Mixing Painting and Performance

Style transfer algorithms harmonize two art expressions that were not meant to meet.

This animated video blends pictorial and performative art.

To dialogue, the artist duo Tina&Charly either paint or dance. While motion is a fundamental aspect of their artistic approach, their paintings are simply not moving. Conversely, their video record all their dances but do not retain their painting aesthetic.

To fill the gap, we exploit algorithms to automatically stylized each frame of their videos with their paintings. We use neural style transfer algorithms.

Tina&Charly designed a performance where they dance on a beach on a windy day. This merges three dynamics. There is the steady recklessness of the waves, the gallop of the clouds in the sky and Tina&Charly‘s peaceful harmonic motions.

In the stylized frames, the different dynamics create moving sands in the foot of the dancers. The algorithm does not dissociate the sea from the sand so that the motions of the waves can spread to the sand, mixing the two elements.

Style transfer algorithms harmonize two art expressions that otherwise do not meet. The algorithm paints out video performances and animates still paintings.

Doing that manually, frame by frame, is a tedious and repetitive task, not much fulfilling for an artist. Style transfer algorithms offer a “simple” solution. However, could we proceed in a different way to animate these paintings and picturize the performance?

To answer, we thought of some paintings of cavemen. In the South of France, there are many impressive prehistorical caves, see the images below.

These paintings were made 30000 years ago or so, but the motion is ubiquitous. Can you imagine the lions rushing to their preys? The herd of bulls and horses circling around you? Or do you hear the muffled sound of the oversized rhinoceros crashing one into the other?
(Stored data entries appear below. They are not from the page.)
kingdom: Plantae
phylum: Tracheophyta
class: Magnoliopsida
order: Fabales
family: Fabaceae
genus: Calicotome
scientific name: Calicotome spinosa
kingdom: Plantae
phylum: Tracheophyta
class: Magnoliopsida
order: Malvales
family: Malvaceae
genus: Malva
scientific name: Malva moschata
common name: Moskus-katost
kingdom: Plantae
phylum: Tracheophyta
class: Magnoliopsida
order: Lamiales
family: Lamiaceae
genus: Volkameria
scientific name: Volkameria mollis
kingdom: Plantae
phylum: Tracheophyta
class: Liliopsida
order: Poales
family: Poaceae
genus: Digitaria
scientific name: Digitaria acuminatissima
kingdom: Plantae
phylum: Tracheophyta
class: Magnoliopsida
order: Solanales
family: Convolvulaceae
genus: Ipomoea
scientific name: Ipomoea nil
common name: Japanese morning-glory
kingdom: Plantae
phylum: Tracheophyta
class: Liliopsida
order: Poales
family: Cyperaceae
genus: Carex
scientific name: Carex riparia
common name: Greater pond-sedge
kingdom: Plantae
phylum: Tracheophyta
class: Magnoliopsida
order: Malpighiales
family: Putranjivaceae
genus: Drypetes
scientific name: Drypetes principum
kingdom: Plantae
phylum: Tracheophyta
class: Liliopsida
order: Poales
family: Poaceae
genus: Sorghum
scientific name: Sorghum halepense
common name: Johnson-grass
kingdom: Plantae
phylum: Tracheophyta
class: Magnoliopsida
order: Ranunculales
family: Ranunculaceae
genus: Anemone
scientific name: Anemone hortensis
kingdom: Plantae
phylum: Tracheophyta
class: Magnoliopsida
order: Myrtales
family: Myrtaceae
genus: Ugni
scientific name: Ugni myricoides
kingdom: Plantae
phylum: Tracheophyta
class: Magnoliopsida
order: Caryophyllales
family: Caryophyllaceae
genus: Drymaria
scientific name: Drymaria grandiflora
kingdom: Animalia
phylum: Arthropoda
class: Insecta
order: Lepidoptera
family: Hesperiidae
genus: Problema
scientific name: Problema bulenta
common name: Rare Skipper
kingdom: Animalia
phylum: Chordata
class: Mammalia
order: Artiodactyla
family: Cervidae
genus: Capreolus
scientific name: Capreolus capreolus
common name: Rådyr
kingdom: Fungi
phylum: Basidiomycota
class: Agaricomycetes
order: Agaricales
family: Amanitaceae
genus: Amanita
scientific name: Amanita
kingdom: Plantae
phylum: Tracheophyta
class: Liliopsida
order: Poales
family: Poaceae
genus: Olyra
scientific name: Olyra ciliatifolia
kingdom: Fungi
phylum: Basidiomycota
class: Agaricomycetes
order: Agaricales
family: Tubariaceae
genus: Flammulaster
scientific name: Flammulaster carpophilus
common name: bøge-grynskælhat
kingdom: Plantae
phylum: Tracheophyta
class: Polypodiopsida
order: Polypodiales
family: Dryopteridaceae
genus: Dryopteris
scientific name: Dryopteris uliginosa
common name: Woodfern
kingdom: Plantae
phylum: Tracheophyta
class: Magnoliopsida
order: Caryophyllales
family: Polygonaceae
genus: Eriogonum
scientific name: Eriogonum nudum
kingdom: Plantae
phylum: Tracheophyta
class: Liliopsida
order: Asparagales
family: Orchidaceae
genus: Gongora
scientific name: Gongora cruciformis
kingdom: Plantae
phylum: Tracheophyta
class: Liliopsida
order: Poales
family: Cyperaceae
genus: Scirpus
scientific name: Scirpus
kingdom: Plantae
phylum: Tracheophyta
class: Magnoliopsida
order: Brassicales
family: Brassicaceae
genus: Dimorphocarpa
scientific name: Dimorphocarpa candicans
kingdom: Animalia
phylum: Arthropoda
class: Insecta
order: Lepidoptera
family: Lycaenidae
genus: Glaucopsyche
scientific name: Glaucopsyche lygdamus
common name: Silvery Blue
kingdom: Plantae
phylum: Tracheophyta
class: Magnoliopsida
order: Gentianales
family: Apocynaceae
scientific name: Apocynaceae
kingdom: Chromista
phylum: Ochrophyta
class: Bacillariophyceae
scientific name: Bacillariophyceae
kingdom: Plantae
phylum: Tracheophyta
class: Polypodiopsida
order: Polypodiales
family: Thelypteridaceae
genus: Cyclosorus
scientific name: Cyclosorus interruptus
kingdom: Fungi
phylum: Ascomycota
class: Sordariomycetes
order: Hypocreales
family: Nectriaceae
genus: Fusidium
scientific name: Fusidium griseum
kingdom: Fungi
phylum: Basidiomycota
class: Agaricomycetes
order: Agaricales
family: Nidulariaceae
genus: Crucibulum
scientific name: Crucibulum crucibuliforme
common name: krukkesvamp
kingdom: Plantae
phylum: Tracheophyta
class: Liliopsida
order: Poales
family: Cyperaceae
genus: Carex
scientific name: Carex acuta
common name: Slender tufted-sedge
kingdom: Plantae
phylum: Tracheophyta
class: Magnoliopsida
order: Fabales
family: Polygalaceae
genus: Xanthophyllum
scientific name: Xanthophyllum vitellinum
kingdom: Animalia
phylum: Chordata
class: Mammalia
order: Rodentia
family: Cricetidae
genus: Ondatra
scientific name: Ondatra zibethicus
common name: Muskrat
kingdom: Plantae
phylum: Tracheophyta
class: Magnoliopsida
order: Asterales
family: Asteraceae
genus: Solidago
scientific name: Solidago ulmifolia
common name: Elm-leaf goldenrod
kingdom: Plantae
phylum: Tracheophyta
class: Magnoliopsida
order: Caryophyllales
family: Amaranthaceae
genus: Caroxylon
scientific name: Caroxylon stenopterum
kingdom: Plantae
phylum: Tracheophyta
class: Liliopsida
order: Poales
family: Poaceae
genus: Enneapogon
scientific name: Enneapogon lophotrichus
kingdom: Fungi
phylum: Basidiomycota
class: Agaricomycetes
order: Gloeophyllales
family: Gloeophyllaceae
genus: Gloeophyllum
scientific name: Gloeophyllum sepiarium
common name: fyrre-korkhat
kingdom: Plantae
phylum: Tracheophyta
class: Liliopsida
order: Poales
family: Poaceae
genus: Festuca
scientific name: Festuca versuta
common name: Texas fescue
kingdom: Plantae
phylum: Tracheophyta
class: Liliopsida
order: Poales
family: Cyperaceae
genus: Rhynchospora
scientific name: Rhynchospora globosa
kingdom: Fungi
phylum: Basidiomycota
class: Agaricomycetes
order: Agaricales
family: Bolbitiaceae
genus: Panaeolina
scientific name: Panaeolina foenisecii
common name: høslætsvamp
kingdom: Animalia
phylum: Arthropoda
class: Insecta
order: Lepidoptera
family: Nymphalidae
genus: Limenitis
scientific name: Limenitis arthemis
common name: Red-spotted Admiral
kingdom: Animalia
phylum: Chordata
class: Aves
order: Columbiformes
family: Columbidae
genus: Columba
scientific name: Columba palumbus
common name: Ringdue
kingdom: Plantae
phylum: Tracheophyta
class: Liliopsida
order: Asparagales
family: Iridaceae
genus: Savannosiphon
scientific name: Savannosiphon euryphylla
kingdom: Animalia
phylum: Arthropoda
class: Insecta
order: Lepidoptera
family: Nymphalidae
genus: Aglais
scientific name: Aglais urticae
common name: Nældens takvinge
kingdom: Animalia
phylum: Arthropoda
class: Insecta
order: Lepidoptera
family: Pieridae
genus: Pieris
Actually, several prehistorians¹ think that the topography of the rock was also used to animate the overlapping drawings. These paintings were made for rituals.
They were probably designed so that the complex projection of our ancestors’ shadows, the darkness and the lack of oxygen would finally animate all the surroundings animals, uniting all the different artistic media.
Our ancestors lacked any type of material: no canvas or color tubes, and obviously not all the complexity of our computer and algorithms.
Still, we can imagine how captivating and fascinating these performances were.

Caveman paintings are hence a testimony that technology may be useful but is not necessary to animate paintings. Style transfer algorithms have helped us in a repetitive task. Yet, it is also depriving the artists and the spectators of imagining a step ahead from the still image.

Tina&Charly is a duo of French painters and performative artists. They are our friends, and we like to work with them to design machine and algorithms for creative processes — see, for instance, our other work here or this gallery. We use technology to give a pictorial sense of what it is — at the era of the algorithms — for artists to interact with machines. Hopefully, then, we will collectively cast a better vote for the technological environment we want.

[1]: Gwenn Rigal. (2016) “Le temps sacré des cavernes”. Les éditions José Corti.